Reference the excellent review by Glen Buchanan, "Why Japan fought the White Races of Asia in WWII?" ... which underscores Colonel Tsuji's claim that Japan went to war to "emancipate" the oppressed peoples of Asia. Tsuji further claims that "... Singapore was indeed the hinge of fate for the peoples of Asia ... and as if by magic, India, Pakistan, Ceylon, Burma, the Dutch East Indies and the Philippine Islands one after another gained independence overnight." I wonder ... and am unconvinced that emancipation was the real reason. Perhaps one of the reasons, but surely not the sole, nor primary, reason.
A bit of a personal background, please. I am a Nisei, second-generation Japanese-American, born (1938)and raised in Hawaii. My parents were from Hiroshima and Kyoto and were puzzled and angered that their country of origin would attack America and throughout Southeast Asia. They asked, and I have too, just "why did Japan go to war"?
Tsuji writes that "war must have a morality and a reason which is understandable at home and abroad." (pg 11) Later, he offered the reason, "the emancipation of the oppressed peoples of Asia" (pg 13-14). This explanation does not fly for me in face of: 1) Japan's militarist past, including the aborted invasion of the Korean peninsula in the 15th century; 2) the 1937 full-scale invasion of China; and, the attack on Pearl Harbor, a legitimized Territorial entity of the United States (albeit, the British "takeover" of the Hawaiian Islands in late 1890's.)
Furthermore, to add to my confusion, Tsuji makes reference to Mr. Tojo's statement in the International Court of Justice, "the war activities of Japan were really unavoidable for self-defense"; and, Tsuji writes, " I, too, firmly believe that it was a war without preparation and a war which was forced upon us." I wonder ... why would a nation go to battle for the emancipation of the oppressed without "preparation" and then say that "the war was forced upon us".
So ... what would I conclude? I would not nor take offense to the conclusions of my friend, Glen Buchanan, who is much more knowledgeable regarding these matters, but I believe he gives much too much credence to the claim of emancipation. Rather, I would suggest that Japan was as much, if not more, concerned with the "anti-Japanese economic measures of Great Britain and the United States".
Admittedly, much of my thinking stem from my military background ... a geo-military/political basis for why nations make war against each other.
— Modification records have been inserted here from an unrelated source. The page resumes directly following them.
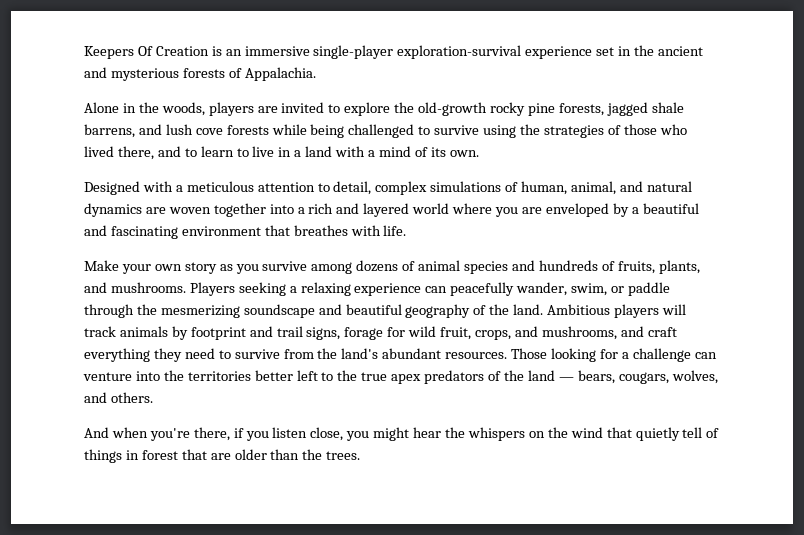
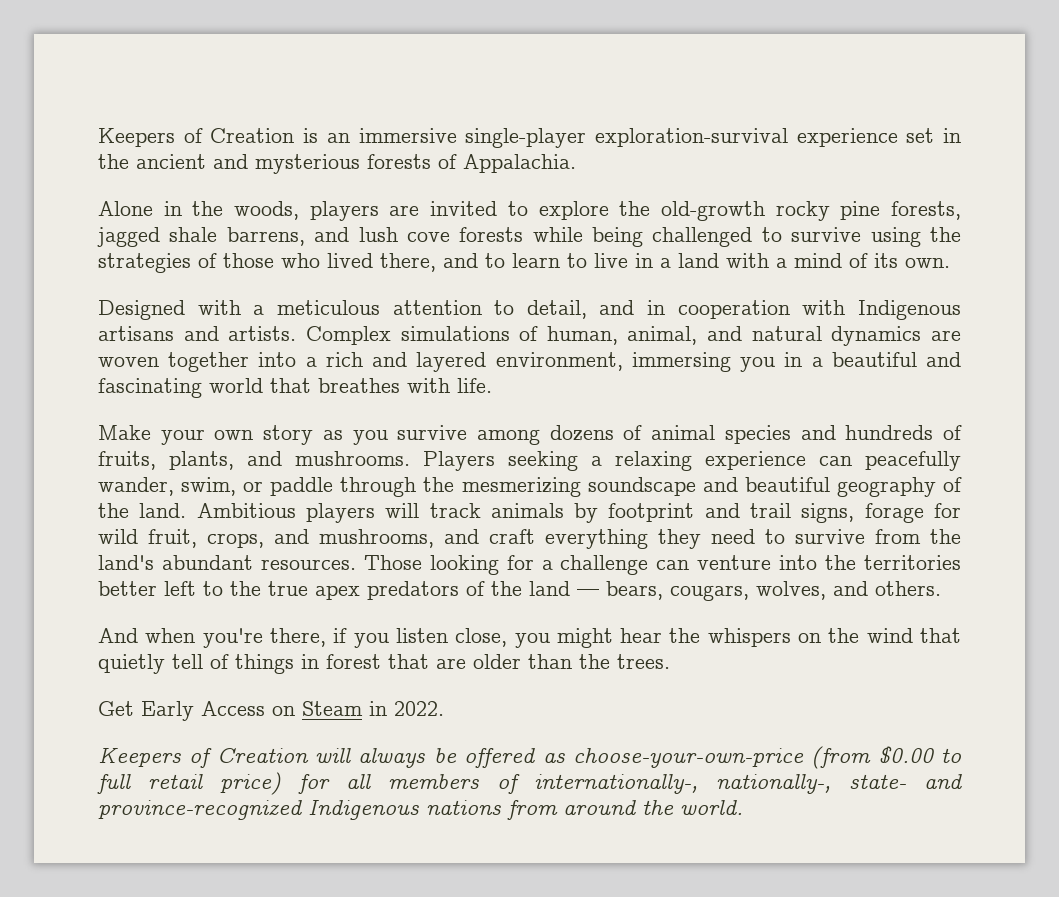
[84,46,153,59] Keepers Of -> [98,128,203,147] Keepers of
[375,181,428,195] complex -> [599,300,961,320] [98,326,391,345] and in cooperation with Indigenous artisans and artists. Complex
[412,203,629,217] world where you are enveloped by -> [495,352,803,372] environment, immersing you in
[181,226,261,236] environment -> [209,378,263,393] world
(361, 455) none -> [98,701,444,721] [98,746,962,769] [97,772,962,795] [98,800,743,820] // Get Early Access on Steam in 2022. // Keepers of Creation will always be offered as choose-your-own-price (from $0.00 to full retail price) for all members of internationally-, nationally-, state- and province-recognized Indigenous nations from around the world.

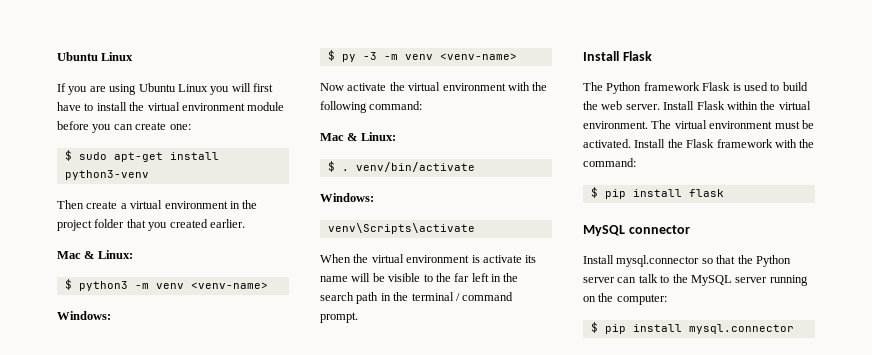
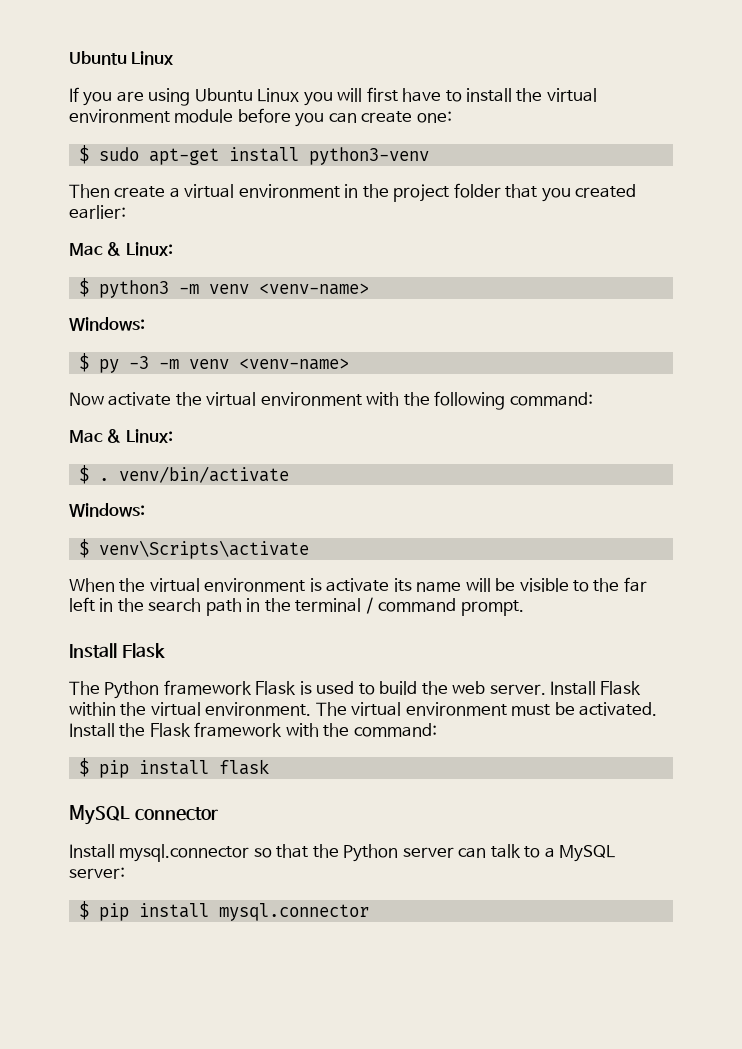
[209,219,245,228] earlier. -> [69,205,126,219] earlier:
(374, 197) none -> [78,539,89,558] $
[672,274,808,286] [583,293,667,305] the MySQL server running on the computer: -> [544,845,615,862] [69,867,125,879] a MySQL server:

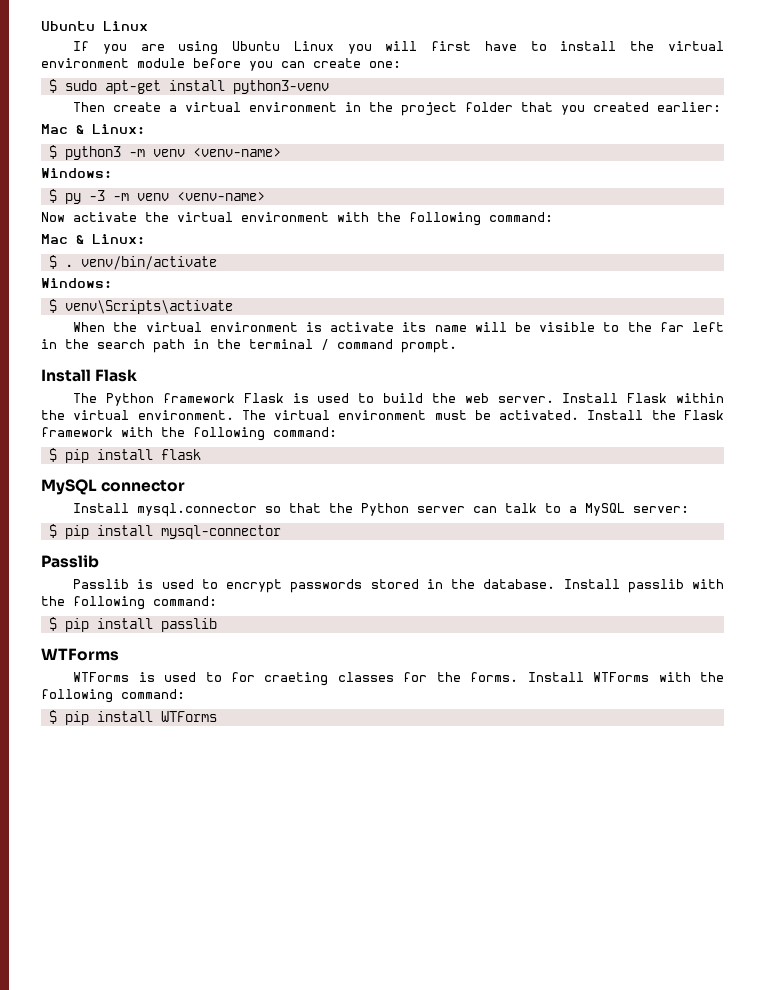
(350, 730) none -> [193,427,265,441] following
[218,903,369,921] mysql.connector -> [160,525,281,539] [41,555,99,568] [73,579,725,593] [41,596,217,610] [48,617,217,632] [41,648,119,661] [73,672,725,686] [41,689,185,703] [48,710,217,725] mysql-connector // Passlib // Passlib is used to encrypt passwords stored in the database. Install passlib with the following command: // $ pip install passlib // WTForms // WTForms is used to for craeting classes for the forms. Install WTForms with the following command: // $ pip install WTForms

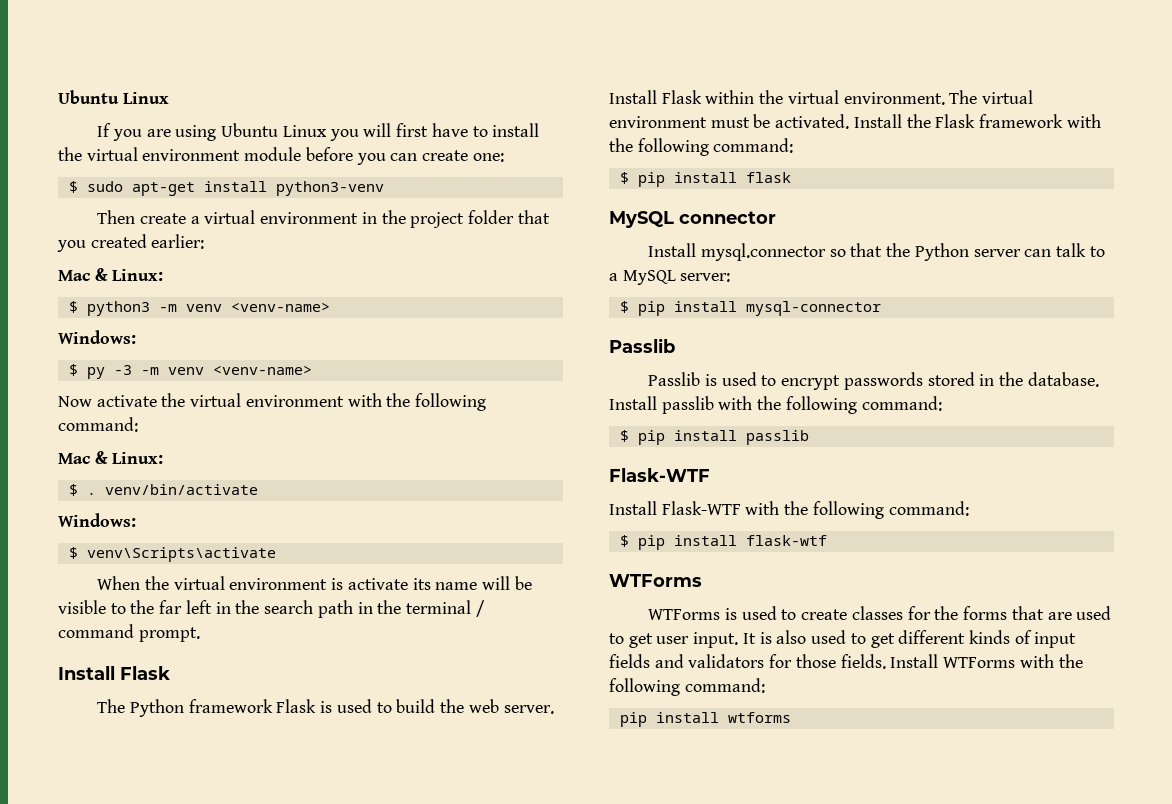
[41,648,119,661] [73,672,725,686] [41,689,185,703] [48,710,217,725] WTForms // WTForms is used to for craeting classes for the forms. Install WTForms with the following command: // $ pip install WTForms -> [609,468,710,482] [609,501,969,519] [619,535,827,550] [609,574,702,587] [648,606,1112,620] [609,630,1077,648] [609,654,1083,669] [609,678,765,696] [619,712,791,727] Flask-WTF // Install Flask-WTF with the following command: // $ pip install flask-wtf // WTForms // WTForms is used to create classes for the forms that are used to get user input. It is also used to get different kinds of input fields and validators for those fields. Install WTForms with the following command: // pip install wtforms

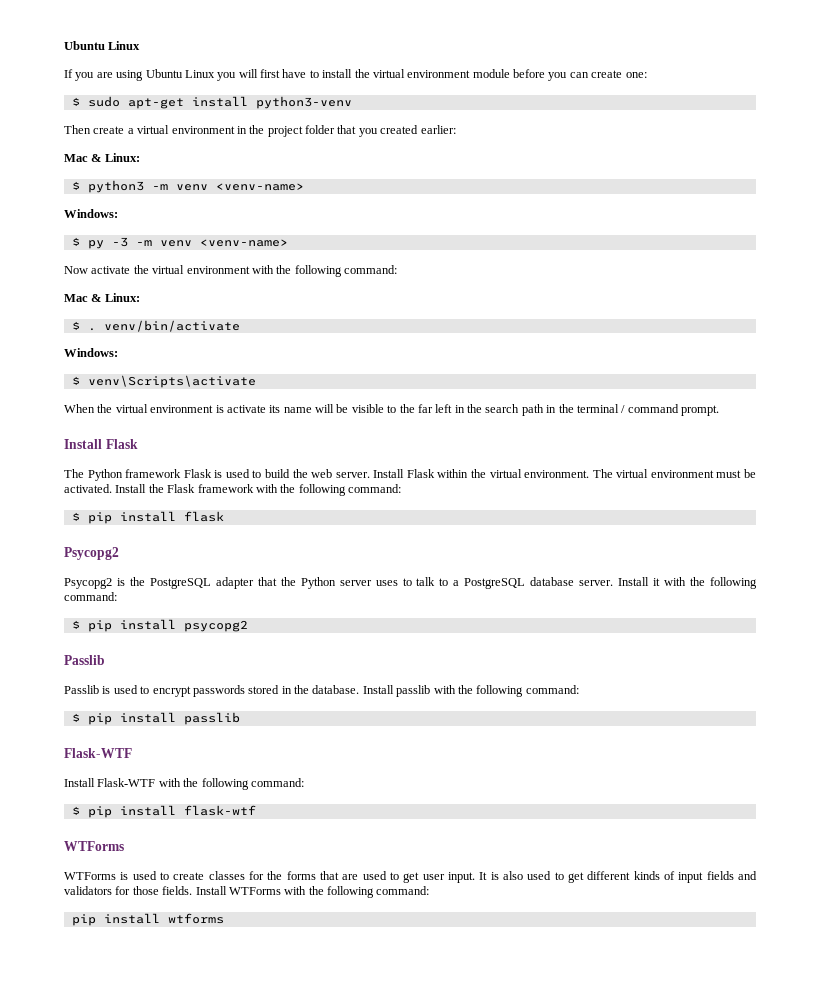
[609,211,776,228] [648,243,846,261] MySQL connector // Install mysql.connector so -> [64,547,119,560] [64,577,254,589] Psycopg2 // Psycopg2 is the PostgreSQL adapter
[1024,249,1052,257] can -> [375,578,412,586] uses to
[622,270,731,285] [619,301,881,316] MySQL server: // $ pip install mysql-connector -> [464,577,758,589] [64,592,117,601] [71,619,248,632] PostgreSQL database server. Install it with the following command: // $ pip install psycopg2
I get the sense from reading Tsuji's book that he was motivated by altruism (an unselfish interest in or care for the welfare of others ... other yellow-skinned people, in this case), and translating that altruism to justify the Japanese military actions in China, etc ... and simply the desire for expansionism for whatever the reason ... power, ego, protectionism, etc. The latter has often been used to justify attacking Pearl Harbor (extending the "borders" of Japan as far out as possible to protect the homeland).
I am still "wondering" ... and have come to accept the inevitable; that theories abound depending on one's perspective borne of many factors (i.e., race, ethnicity, economic/social influences, experiences, training, readings, etc.
Colonel Tsuji's book is worth reading ... especially if you are interested in military strategy and tactics.